I've been following the links the new edition of the Carnival of Mathematics sponsored by the Wild About Math! blog. This is an issue #66, and it appears that I have learned about this undertaking relatively late, of which I regret. It is a curious collection of online articles. The next submissions deadline is set for July 2. But I got a little diverted. So, I've been following the links, and arrived at a great post Word Problems in Russia and America which was based on an online book of 159 pages by Andrei Toom (via a comment from Maria Miller. The book is an expansion of a 2005 talk and is dated 2007. This, too, I regret not having seen earlier. The book makes an absorbing reading.
Here's just my first (and incomplete) impression. One point is that the word problems offered to the American kids in 7-8 grades are often tackled by their Russian or Singaporean counterparts 4 (and even more) grades earlier. There is also a difference between how the problems are supposed to be treated. In the US, the problems are offered in Algebra I and, consequently, are expected to be solved algebraically. Problems of the comparable difficulty in Russia and Singapore, are treated arithmetically, with great benefit to students.
Toom complains that, although math educators in America are wont of referring to the problem solving methodology of G. Polya who placed great value on solving word problems, there are practically no word problems in the American grade school.
At one point, Toom quotes Alan Schoenfeld on the results of one of the NAEP (National Assessment of Educational Progress) secondary mathematics exams. Specifically, the Schoenfeld commented on the solutions to the following problem:
An army bus holds 36 soldiers. If 1128 soldiers are being bused to their
training site, how many buses are needed?
According to Schoenfeld,
Seventy percent of the students who took the exam set up the correct long division and performed it correctly. However, the following are the answers those students gave to the question of "how many buses are needed?": 29% said... "31 remainder 12"; 18% said... "31"; 23% said... "32", which is correct. (30% did not do the computation correctly).

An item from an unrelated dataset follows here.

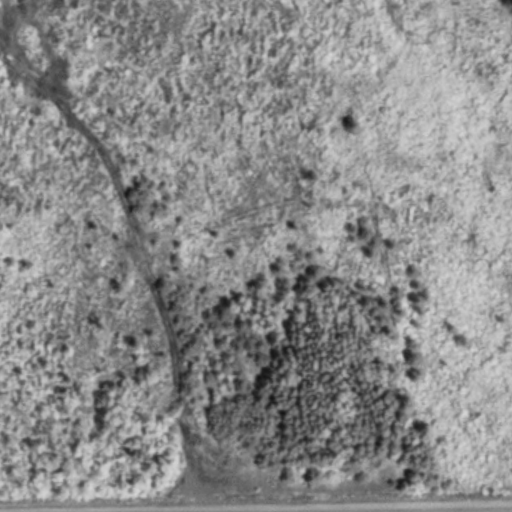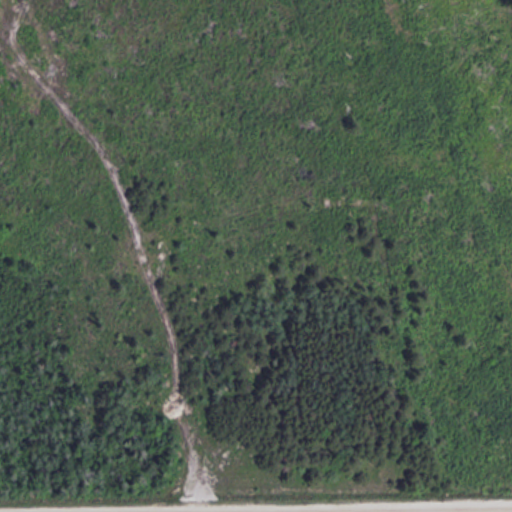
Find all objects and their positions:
road: (359, 508)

Toom then brings up a problem from a Russian Grade 4 textbook:
Each box can contain 20 kg of carrot. How many boxes are necessary to transport 675 kg of carrot?
He then observes:
I have no doubt that Russian children, when meeting with such problems first time in their life, made the same ridiculous mistakes as mentioned by Schoenfeld. But pay attention to the difference of ages: Russian children encounter such problems already in the 4-th grade, when they are ten years old. At that innocent age it is not fatal to make ridiculous mistakes.

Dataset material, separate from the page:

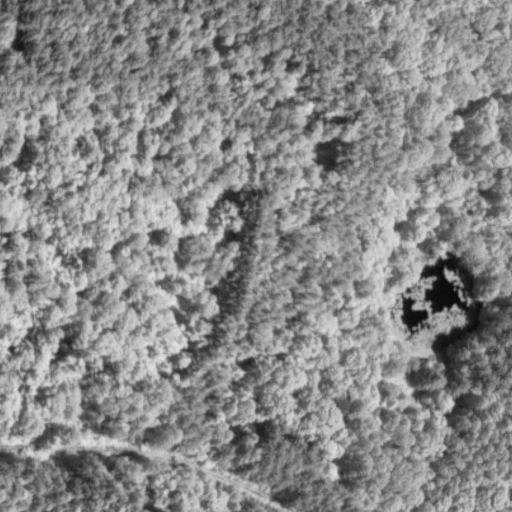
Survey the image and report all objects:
road: (152, 452)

In this connection let us consider also the following problem: A company packs carrots into boxes. Each box must contain 20 kg of carrots. The company has 675 kg of carrots. How many boxes can it fill with carrots?

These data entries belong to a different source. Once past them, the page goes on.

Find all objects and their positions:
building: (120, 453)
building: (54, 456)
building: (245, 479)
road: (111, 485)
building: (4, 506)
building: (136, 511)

Note that semantic of the problem changed, although the numbers have remained the same. The answer to the first problem is 32, to the second is 31.
I believe that having a problem and its modification (and the more of these the better) side by side is a great educational device. G. Polya's problem solving methodology consists of four steps. Quite frequently the last one (Looking Back) is interpreted as an advice to check the solution while the intention is much deeper. In Polya's words
Even fairly good students, when they have obtained the solution of the problem and written down neatly the argument, shut their books and look for something else. Doing so, they miss an important and instructive phase of the work. By looking back at the completed solution, by reconsidering and reexamining the result and the path that led to it, they could consolidate their knowledge and develop their ability to solve problems. A good teacher should understand and impress on his students the view that no problem whatever is completely exhausted. There remains always something to do; with sufficient study and penetration, we could improve any solution, and, in any case, we can always improve our understanding of the solution.
I'd add "... and also our understanding of the problem." Tweaking the problem parameters goes a long way to improving our understanding.